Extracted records
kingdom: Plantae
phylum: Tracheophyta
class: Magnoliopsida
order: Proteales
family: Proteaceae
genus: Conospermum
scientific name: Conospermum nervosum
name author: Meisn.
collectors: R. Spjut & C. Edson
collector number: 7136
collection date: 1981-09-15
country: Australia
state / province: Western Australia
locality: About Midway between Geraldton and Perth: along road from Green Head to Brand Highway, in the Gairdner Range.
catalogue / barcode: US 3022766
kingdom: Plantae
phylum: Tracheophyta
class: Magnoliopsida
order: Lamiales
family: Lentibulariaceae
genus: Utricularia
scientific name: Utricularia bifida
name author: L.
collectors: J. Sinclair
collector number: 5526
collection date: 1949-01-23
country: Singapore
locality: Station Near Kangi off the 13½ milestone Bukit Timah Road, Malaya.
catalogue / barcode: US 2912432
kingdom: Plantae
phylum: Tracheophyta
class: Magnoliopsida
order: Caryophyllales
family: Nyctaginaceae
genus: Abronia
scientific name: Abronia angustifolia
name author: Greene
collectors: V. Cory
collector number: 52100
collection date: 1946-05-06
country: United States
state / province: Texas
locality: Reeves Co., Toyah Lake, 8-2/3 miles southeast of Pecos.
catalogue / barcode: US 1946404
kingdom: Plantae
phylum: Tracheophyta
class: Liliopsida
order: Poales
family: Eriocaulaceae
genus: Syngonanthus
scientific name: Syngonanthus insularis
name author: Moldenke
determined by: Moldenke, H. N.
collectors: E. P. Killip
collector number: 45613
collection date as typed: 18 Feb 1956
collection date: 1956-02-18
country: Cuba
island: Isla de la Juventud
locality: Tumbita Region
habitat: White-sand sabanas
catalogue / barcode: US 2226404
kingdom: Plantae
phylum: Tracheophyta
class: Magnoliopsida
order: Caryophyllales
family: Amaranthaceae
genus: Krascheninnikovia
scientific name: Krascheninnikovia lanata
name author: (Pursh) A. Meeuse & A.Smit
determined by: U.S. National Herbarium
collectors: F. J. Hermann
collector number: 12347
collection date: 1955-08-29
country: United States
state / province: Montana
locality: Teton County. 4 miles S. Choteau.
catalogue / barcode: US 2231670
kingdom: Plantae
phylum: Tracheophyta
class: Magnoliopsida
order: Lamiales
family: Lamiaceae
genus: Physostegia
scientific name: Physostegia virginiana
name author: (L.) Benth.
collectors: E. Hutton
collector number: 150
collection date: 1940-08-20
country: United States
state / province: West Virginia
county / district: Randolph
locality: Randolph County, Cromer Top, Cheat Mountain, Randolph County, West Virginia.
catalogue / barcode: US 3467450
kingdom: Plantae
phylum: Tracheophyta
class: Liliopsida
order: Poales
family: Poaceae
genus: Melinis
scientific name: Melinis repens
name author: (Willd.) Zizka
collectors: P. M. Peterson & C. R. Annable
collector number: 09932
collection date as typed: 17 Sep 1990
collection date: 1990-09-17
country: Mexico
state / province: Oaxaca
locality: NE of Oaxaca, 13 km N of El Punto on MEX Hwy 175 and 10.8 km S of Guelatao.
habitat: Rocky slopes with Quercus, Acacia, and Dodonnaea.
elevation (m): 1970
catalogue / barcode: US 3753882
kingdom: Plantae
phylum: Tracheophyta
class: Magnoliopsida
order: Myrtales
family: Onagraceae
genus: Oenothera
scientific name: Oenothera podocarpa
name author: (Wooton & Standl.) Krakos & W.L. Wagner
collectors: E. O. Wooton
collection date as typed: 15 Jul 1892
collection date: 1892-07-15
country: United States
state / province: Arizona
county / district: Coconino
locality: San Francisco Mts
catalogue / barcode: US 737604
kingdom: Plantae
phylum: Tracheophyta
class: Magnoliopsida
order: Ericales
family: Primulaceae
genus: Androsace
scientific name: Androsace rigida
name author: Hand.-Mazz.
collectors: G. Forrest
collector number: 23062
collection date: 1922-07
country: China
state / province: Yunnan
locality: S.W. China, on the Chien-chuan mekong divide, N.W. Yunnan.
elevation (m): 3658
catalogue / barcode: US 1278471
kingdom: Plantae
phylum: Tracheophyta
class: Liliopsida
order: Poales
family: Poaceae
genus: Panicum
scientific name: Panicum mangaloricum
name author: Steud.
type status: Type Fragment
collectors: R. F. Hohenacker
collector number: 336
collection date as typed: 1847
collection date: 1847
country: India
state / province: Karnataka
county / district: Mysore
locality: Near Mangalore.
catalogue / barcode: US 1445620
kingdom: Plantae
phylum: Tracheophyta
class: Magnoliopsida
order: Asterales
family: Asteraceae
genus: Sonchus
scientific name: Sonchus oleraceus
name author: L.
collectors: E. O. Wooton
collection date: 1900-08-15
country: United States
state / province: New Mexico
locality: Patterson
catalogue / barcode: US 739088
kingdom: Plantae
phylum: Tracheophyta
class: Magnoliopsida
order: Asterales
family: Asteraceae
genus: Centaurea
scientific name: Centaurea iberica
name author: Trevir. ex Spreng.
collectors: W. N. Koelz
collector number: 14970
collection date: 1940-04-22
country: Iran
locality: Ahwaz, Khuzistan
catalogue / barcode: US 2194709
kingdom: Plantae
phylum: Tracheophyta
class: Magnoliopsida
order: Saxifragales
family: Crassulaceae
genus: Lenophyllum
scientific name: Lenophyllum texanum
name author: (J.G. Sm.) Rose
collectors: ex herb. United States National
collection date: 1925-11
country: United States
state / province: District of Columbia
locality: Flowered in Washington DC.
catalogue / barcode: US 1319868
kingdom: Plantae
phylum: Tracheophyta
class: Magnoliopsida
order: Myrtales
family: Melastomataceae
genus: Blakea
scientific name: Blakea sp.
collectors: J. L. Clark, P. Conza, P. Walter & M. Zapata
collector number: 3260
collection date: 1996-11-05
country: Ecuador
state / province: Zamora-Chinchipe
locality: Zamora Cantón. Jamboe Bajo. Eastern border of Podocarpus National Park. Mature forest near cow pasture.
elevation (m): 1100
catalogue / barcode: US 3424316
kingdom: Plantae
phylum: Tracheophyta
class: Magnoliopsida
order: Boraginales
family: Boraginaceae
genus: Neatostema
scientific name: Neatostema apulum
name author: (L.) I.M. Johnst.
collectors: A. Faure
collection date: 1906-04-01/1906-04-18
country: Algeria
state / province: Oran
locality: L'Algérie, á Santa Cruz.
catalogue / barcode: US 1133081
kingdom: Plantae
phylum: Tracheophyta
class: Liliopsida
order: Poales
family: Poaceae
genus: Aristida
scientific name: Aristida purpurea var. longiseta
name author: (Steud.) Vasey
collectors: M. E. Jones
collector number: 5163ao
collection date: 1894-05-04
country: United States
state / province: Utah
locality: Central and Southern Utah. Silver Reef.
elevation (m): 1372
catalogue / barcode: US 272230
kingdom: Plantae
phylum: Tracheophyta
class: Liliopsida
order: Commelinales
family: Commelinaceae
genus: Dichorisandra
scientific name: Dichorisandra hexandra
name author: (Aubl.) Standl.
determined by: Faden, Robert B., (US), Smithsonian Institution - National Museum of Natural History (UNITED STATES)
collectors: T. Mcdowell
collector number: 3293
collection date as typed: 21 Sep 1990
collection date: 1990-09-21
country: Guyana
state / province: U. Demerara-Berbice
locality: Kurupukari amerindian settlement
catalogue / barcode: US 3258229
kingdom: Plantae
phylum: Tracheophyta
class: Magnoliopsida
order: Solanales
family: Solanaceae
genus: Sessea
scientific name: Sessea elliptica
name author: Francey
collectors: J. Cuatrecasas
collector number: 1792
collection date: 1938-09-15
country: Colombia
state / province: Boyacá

> [REQUIREMENTS] Can you render every line of the listing above as a numbered list, leaving out any blank lines?

> [EXERCISE RESPONSE]
1. kingdom: Plantae
2. phylum: Tracheophyta
3. class: Magnoliopsida
4. order: Proteales
5. family: Proteaceae
6. genus: Conospermum
7. scientific name: Conospermum nervosum
8. name author: Meisn.
9. collectors: R. Spjut & C. Edson
10. collector number: 7136
11. collection date: 1981-09-15
12. country: Australia
13. state / province: Western Australia
14. locality: About Midway between Geraldton and Perth: along road from Green Head to Brand Highway, in the Gairdner Range.
15. catalogue / barcode: US 3022766
16. kingdom: Plantae
17. phylum: Tracheophyta
18. class: Magnoliopsida
19. order: Lamiales
20. family: Lentibulariaceae
21. genus: Utricularia
22. scientific name: Utricularia bifida
23. name author: L.
24. collectors: J. Sinclair
25. collector number: 5526
26. collection date: 1949-01-23
27. country: Singapore
28. locality: Station Near Kangi off the 13½ milestone Bukit Timah Road, Malaya.
29. catalogue / barcode: US 2912432
30. kingdom: Plantae
31. phylum: Tracheophyta
32. class: Magnoliopsida
33. order: Caryophyllales
34. family: Nyctaginaceae
35. genus: Abronia
36. scientific name: Abronia angustifolia
37. name author: Greene
38. collectors: V. Cory
39. collector number: 52100
40. collection date: 1946-05-06
41. country: United States
42. state / province: Texas
43. locality: Reeves Co., Toyah Lake, 8-2/3 miles southeast of Pecos.
44. catalogue / barcode: US 1946404
45. kingdom: Plantae
46. phylum: Tracheophyta
47. class: Liliopsida
48. order: Poales
49. family: Eriocaulaceae
50. genus: Syngonanthus
51. scientific name: Syngonanthus insularis
52. name author: Moldenke
53. determined by: Moldenke, H. N.
54. collectors: E. P. Killip
55. collector number: 45613
56. collection date as typed: 18 Feb 1956
57. collection date: 1956-02-18
58. country: Cuba
59. island: Isla de la Juventud
60. locality: Tumbita Region
61. habitat: White-sand sabanas
62. catalogue / barcode: US 2226404
63. kingdom: Plantae
64. phylum: Tracheophyta
65. class: Magnoliopsida
66. order: Caryophyllales
67. family: Amaranthaceae
68. genus: Krascheninnikovia
69. scientific name: Krascheninnikovia lanata
70. name author: (Pursh) A. Meeuse & A.Smit
71. determined by: U.S. National Herbarium
72. collectors: F. J. Hermann
73. collector number: 12347
74. collection date: 1955-08-29
75. country: United States
76. state / province: Montana
77. locality: Teton County. 4 miles S. Choteau.
78. catalogue / barcode: US 2231670
79. kingdom: Plantae
80. phylum: Tracheophyta
81. class: Magnoliopsida
82. order: Lamiales
83. family: Lamiaceae
84. genus: Physostegia
85. scientific name: Physostegia virginiana
86. name author: (L.) Benth.
87. collectors: E. Hutton
88. collector number: 150
89. collection date: 1940-08-20
90. country: United States
91. state / province: West Virginia
92. county / district: Randolph
93. locality: Randolph County, Cromer Top, Cheat Mountain, Randolph County, West Virginia.
94. catalogue / barcode: US 3467450
95. kingdom: Plantae
96. phylum: Tracheophyta
97. class: Liliopsida
98. order: Poales
99. family: Poaceae
100. genus: Melinis
101. scientific name: Melinis repens
102. name author: (Willd.) Zizka
103. collectors: P. M. Peterson & C. R. Annable
104. collector number: 09932
105. collection date as typed: 17 Sep 1990
106. collection date: 1990-09-17
107. country: Mexico
108. state / province: Oaxaca
109. locality: NE of Oaxaca, 13 km N of El Punto on MEX Hwy 175 and 10.8 km S of Guelatao.
110. habitat: Rocky slopes with Quercus, Acacia, and Dodonnaea.
111. elevation (m): 1970
112. catalogue / barcode: US 3753882
113. kingdom: Plantae
114. phylum: Tracheophyta
115. class: Magnoliopsida
116. order: Myrtales
117. family: Onagraceae
118. genus: Oenothera
119. scientific name: Oenothera podocarpa
120. name author: (Wooton & Standl.) Krakos & W.L. Wagner
121. collectors: E. O. Wooton
122. collection date as typed: 15 Jul 1892
123. collection date: 1892-07-15
124. country: United States
125. state / province: Arizona
126. county / district: Coconino
127. locality: San Francisco Mts
128. catalogue / barcode: US 737604
129. kingdom: Plantae
130. phylum: Tracheophyta
131. class: Magnoliopsida
132. order: Ericales
133. family: Primulaceae
134. genus: Androsace
135. scientific name: Androsace rigida
136. name author: Hand.-Mazz.
137. collectors: G. Forrest
138. collector number: 23062
139. collection date: 1922-07
140. country: China
141. state / province: Yunnan
142. locality: S.W. China, on the Chien-chuan mekong divide, N.W. Yunnan.
143. elevation (m): 3658
144. catalogue / barcode: US 1278471
145. kingdom: Plantae
146. phylum: Tracheophyta
147. class: Liliopsida
148. order: Poales
149. family: Poaceae
150. genus: Panicum
151. scientific name: Panicum mangaloricum
152. name author: Steud.
153. type status: Type Fragment
154. collectors: R. F. Hohenacker
155. collector number: 336
156. collection date as typed: 1847
157. collection date: 1847
158. country: India
159. state / province: Karnataka
160. county / district: Mysore
161. locality: Near Mangalore.
162. catalogue / barcode: US 1445620
163. kingdom: Plantae
164. phylum: Tracheophyta
165. class: Magnoliopsida
166. order: Asterales
167. family: Asteraceae
168. genus: Sonchus
169. scientific name: Sonchus oleraceus
170. name author: L.
171. collectors: E. O. Wooton
172. collection date: 1900-08-15
173. country: United States
174. state / province: New Mexico
175. locality: Patterson
176. catalogue / barcode: US 739088
177. kingdom: Plantae
178. phylum: Tracheophyta
179. class: Magnoliopsida
180. order: Asterales
181. family: Asteraceae
182. genus: Centaurea
183. scientific name: Centaurea iberica
184. name author: Trevir. ex Spreng.
185. collectors: W. N. Koelz
186. collector number: 14970
187. collection date: 1940-04-22
188. country: Iran
189. locality: Ahwaz, Khuzistan
190. catalogue / barcode: US 2194709
191. kingdom: Plantae
192. phylum: Tracheophyta
193. class: Magnoliopsida
194. order: Saxifragales
195. family: Crassulaceae
196. genus: Lenophyllum
197. scientific name: Lenophyllum texanum
198. name author: (J.G. Sm.) Rose
199. collectors: ex herb. United States National
200. collection date: 1925-11
201. country: United States
202. state / province: District of Columbia
203. locality: Flowered in Washington DC.
204. catalogue / barcode: US 1319868
205. kingdom: Plantae
206. phylum: Tracheophyta
207. class: Magnoliopsida
208. order: Myrtales
209. family: Melastomataceae
210. genus: Blakea
211. scientific name: Blakea sp.
212. collectors: J. L. Clark, P. Conza, P. Walter & M. Zapata
213. collector number: 3260
214. collection date: 1996-11-05
215. country: Ecuador
216. state / province: Zamora-Chinchipe
217. locality: Zamora Cantón. Jamboe Bajo. Eastern border of Podocarpus National Park. Mature forest near cow pasture.
218. elevation (m): 1100
219. catalogue / barcode: US 3424316
220. kingdom: Plantae
221. phylum: Tracheophyta
222. class: Magnoliopsida
223. order: Boraginales
224. family: Boraginaceae
225. genus: Neatostema
226. scientific name: Neatostema apulum
227. name author: (L.) I.M. Johnst.
228. collectors: A. Faure
229. collection date: 1906-04-01/1906-04-18
230. country: Algeria
231. state / province: Oran
232. locality: L'Algérie, á Santa Cruz.
233. catalogue / barcode: US 1133081
234. kingdom: Plantae
235. phylum: Tracheophyta
236. class: Liliopsida
237. order: Poales
238. family: Poaceae
239. genus: Aristida
240. scientific name: Aristida purpurea var. longiseta
241. name author: (Steud.) Vasey
242. collectors: M. E. Jones
243. collector number: 5163ao
244. collection date: 1894-05-04
245. country: United States
246. state / province: Utah
247. locality: Central and Southern Utah. Silver Reef.
248. elevation (m): 1372
249. catalogue / barcode: US 272230
250. kingdom: Plantae
251. phylum: Tracheophyta
252. class: Liliopsida
253. order: Commelinales
254. family: Commelinaceae
255. genus: Dichorisandra
256. scientific name: Dichorisandra hexandra
257. name author: (Aubl.) Standl.
258. determined by: Faden, Robert B., (US), Smithsonian Institution - National Museum of Natural History (UNITED STATES)
259. collectors: T. Mcdowell
260. collector number: 3293
261. collection date as typed: 21 Sep 1990
262. collection date: 1990-09-21
263. country: Guyana
264. state / province: U. Demerara-Berbice
265. locality: Kurupukari amerindian settlement
266. catalogue / barcode: US 3258229
267. kingdom: Plantae
268. phylum: Tracheophyta
269. class: Magnoliopsida
270. order: Solanales
271. family: Solanaceae
272. genus: Sessea
273. scientific name: Sessea elliptica
274. name author: Francey
275. collectors: J. Cuatrecasas
276. collector number: 1792
277. collection date: 1938-09-15
278. country: Colombia
279. state / province: Boyacá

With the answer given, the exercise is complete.